→ **TRECHO PARA LEITURA**:
▼

O Neal que encontramos aqui está bem longe dos que estamos acostumados a ver na obra de Kerouac. É apenas um garoto desamparado como tantos outros, daqueles que precisam inventar jogos para esquecer a fome, sem qualquer perspectiva de futuro. Subjugado pelo sadismo dos irmãos, que nunca soube o que era ter brinquedos ou ganhar presentes de Natal. O próprio amor do pai, um simples gesto, já era motivo de um êxtase. Uma ida ao cinema mais fodido da cidade então já é motivo de conversa animada por dias.

A narrativa de Cassady é rude e por vezes confusa, mas guarda em si uma beleza simples e sincera. Ele dá voltas mais voltas sobre o mesmo assunto, como alguém que conta uma história, falando horas sem parar. Ler O Primeiro Terço é como ouvir a história da sua vida saindo da sua própria boca no ritmo acelerado da sua  voz de malandro incorrigível.

Em Busca do Tempo Perdido, de Marcel Proust, sempre foi uma das grandes paixões de Neal Cassady, a ponto de sair sempre com ele em sua mochila quando pegava a estrada.Inspirado nele, faria longas e detalhadas descrições de ruas e casas, além de se esforçar ao máximo para estender suas frases. Infelizmente, Neal nunca fez o mesmo esforço que Proust para recuperar suas memórias perdidas. Algumas vezes seu cérebro parece tão pifado pelo abuso de drogas que ele só consegue relembrar de um ou dois detalhes da escola ou de uma viagem.

De vez em quando, silenciosamente, mas com a energia das crianças, eu irrompia no quarto e pegava o Baixinho acariciando as partes. Mesmo já tendo mais de quarenta, sua preocupação com essa forma de diversão era justificada. Tenho certeza, a julgar por sua apa rência, de que ele não devia dormir com uma mulher desde a sua juventude, se é que antes já o tivesse feito. Com crostas de sujeira, ele cheirava mal e era muito feio, com uma cara sem testa ocupada por uma boca arreganhada parecendo de borracha, que exibia dentes pretos como tocos.

▲

→ **SEÇÃO DE DADOS**:
▼

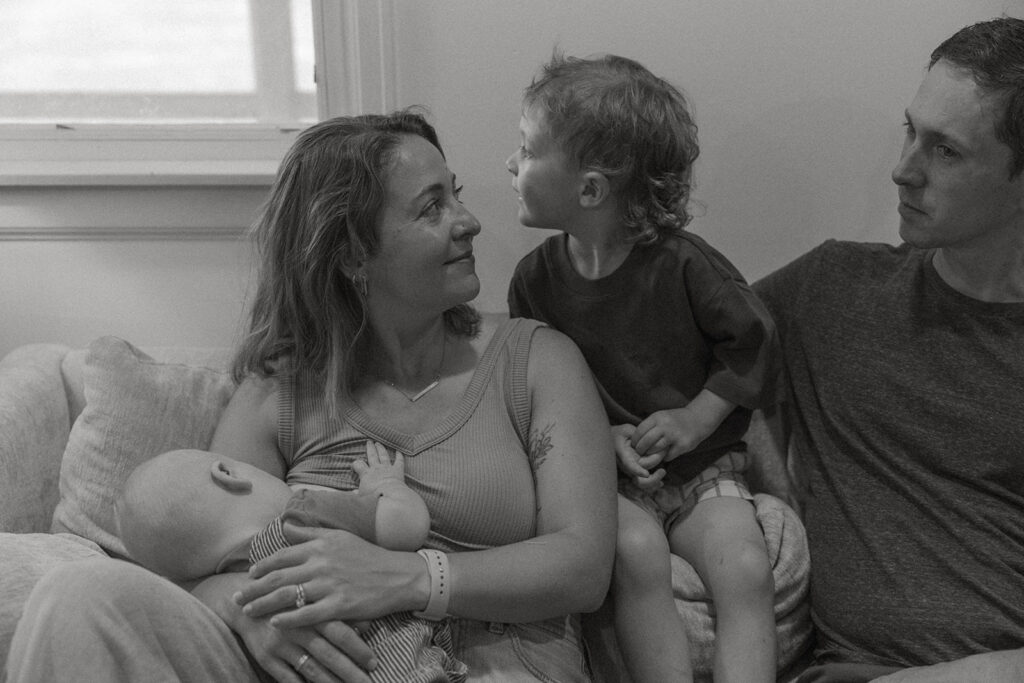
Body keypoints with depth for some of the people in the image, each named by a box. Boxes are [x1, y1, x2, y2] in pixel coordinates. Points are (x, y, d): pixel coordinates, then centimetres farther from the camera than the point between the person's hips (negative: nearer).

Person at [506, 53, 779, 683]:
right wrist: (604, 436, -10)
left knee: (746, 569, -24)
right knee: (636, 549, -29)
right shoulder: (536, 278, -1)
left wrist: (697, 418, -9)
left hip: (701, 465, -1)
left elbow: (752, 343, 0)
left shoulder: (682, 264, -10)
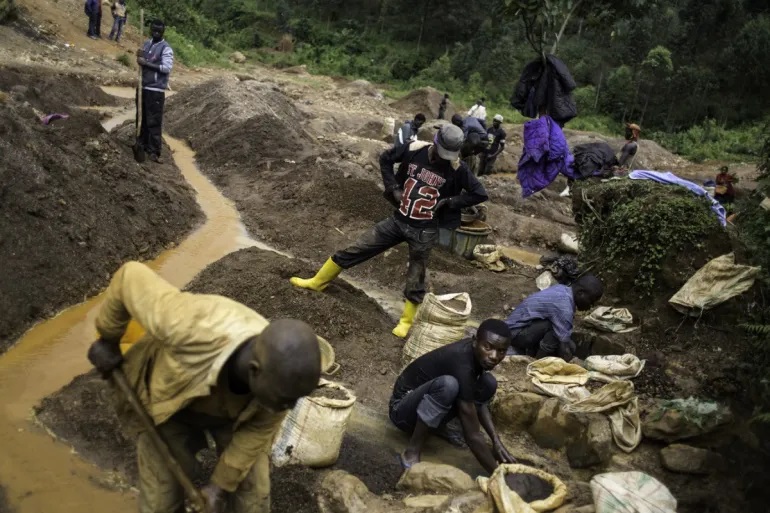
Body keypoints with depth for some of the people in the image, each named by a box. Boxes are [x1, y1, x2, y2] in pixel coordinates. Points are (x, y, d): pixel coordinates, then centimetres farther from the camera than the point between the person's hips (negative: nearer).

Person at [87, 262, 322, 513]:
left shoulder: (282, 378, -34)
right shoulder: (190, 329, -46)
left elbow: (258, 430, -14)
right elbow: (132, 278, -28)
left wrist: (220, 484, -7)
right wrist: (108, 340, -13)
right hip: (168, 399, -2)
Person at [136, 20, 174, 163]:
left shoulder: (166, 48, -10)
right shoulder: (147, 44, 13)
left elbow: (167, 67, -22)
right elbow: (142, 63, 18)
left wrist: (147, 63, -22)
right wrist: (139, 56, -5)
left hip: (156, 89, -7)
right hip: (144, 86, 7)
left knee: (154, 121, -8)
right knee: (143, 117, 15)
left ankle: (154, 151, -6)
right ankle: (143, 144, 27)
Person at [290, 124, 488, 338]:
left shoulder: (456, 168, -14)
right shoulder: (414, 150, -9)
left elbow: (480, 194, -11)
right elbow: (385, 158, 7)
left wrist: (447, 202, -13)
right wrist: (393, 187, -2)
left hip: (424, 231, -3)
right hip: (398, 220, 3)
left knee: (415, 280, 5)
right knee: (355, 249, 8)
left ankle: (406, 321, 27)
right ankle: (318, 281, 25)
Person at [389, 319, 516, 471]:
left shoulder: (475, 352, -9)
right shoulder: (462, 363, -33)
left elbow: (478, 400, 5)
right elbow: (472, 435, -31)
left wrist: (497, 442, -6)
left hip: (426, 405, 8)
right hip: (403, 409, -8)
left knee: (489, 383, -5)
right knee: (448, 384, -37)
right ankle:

▲

→ **PERGUNTAS PARA RESPONDER**:
- 1) Segundo o trecho sobre Neal Cassady, que livro de Marcel Proust ele levava na mochila quando pegava a estrada?
- 2) Diga se cada afirmação concorda com o trecho sobre Neal Cassady, com sim ou não e as palavras decisivas do trecho entre aspas: (a) A narrativa de Cassady é descrita como rude e por vezes confusa. (b) Neal se esforçou tanto quanto Proust para recuperar suas memórias perdidas. (c) Na infância, Neal ganhava presentes de Natal.
- 3) Por favor, leve adiante o trecho sobre Neal Cassady, começando logo após a última frase.
Os registros não têm relação com o trecho sobre Neal Cassady.

→ **RESPOSTAS DADAS**:
- 1) Em Busca do Tempo Perdido.

- 2)
(a) Sim: "A narrativa de Cassady é rude e por vezes confusa"
(b) Não: "Infelizmente, Neal nunca fez o mesmo esforço que Proust para recuperar suas memórias perdidas."
(c) Não: "nunca soube o que era ter brinquedos ou ganhar presentes de Natal"

- 3)
O Primeiro Terço, como relato inconcluso, pode fazer os leitores sentirem falta de peças-chave da vida de Neal Cassady. Seus quinhentos furtos de carros, suas viagens pela América, o início da amizade com Kerouac e Burroughs e sua relação homossexual com Allen Ginsberg ficaram de fora do livro. São trechos que ganham vida em palavras apenas pela lenda da ficção kerouaquiana. A edição até tenta corrigir o problema com cartas e fragmentos de Cassady. Neles finalmente podemos acompanhar em primeira mão fatos importantes como sua estadia em reformatórios, casos com mulheres e furtos. Mas a sensação ainda é de incompletude. Uma obra interrompida no meio de uma frase.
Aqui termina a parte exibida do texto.